YOUR TASK
Retype every line of text in the entries below without changing a single character, and leave the pictures out of your answer.

Data records
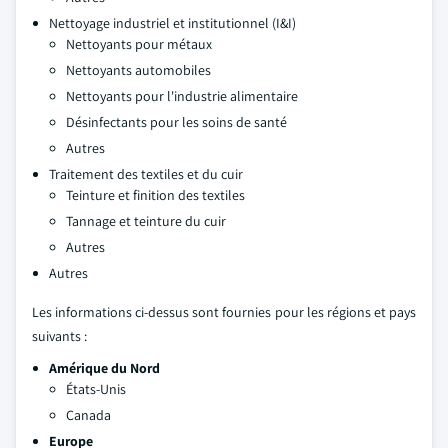
Nettoyage industriel et institutionnel (I&I)
Nettoyants pour métaux
Nettoyants automobiles
Nettoyants pour l'industrie alimentaire
Désinfectants pour les soins de santé
Autres
Traitement des textiles et du cuir
Teinture et finition des textiles
Tannage et teinture du cuir
Autres
Autres
Les informations ci-dessus sont fournies pour les régions et pays
suivants :
Amérique du Nord
États-Unis
Canada
Europe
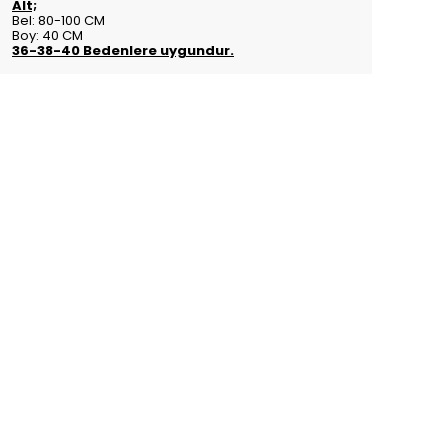
Alt;
Bel: 80-100 CM
Boy: 40 CM
36-38-40 Bedenlere uygundur.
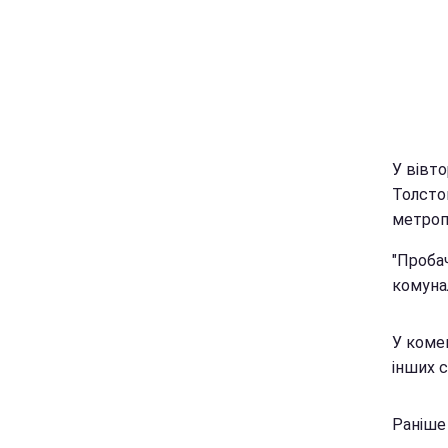
У вівто
Толстог
метроп
"Пробач
комуна
У коме
інших с
Раніше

RESULT OF THIS TASK
Nettoyage industriel et institutionnel (I&I)
Nettoyants pour métaux
Nettoyants automobiles
Nettoyants pour l'industrie alimentaire
Désinfectants pour les soins de santé
Autres
Traitement des textiles et du cuir
Teinture et finition des textiles
Tannage et teinture du cuir
Autres
Autres
Les informations ci-dessus sont fournies pour les régions et pays
suivants :
Amérique du Nord
États-Unis
Canada
Europe
Alt;
Bel: 80-100 CM
Boy: 40 CM
36-38-40 Bedenlere uygundur.
У вівто
Толстог
метроп
"Пробач
комуна
У коме
інших с
Раніше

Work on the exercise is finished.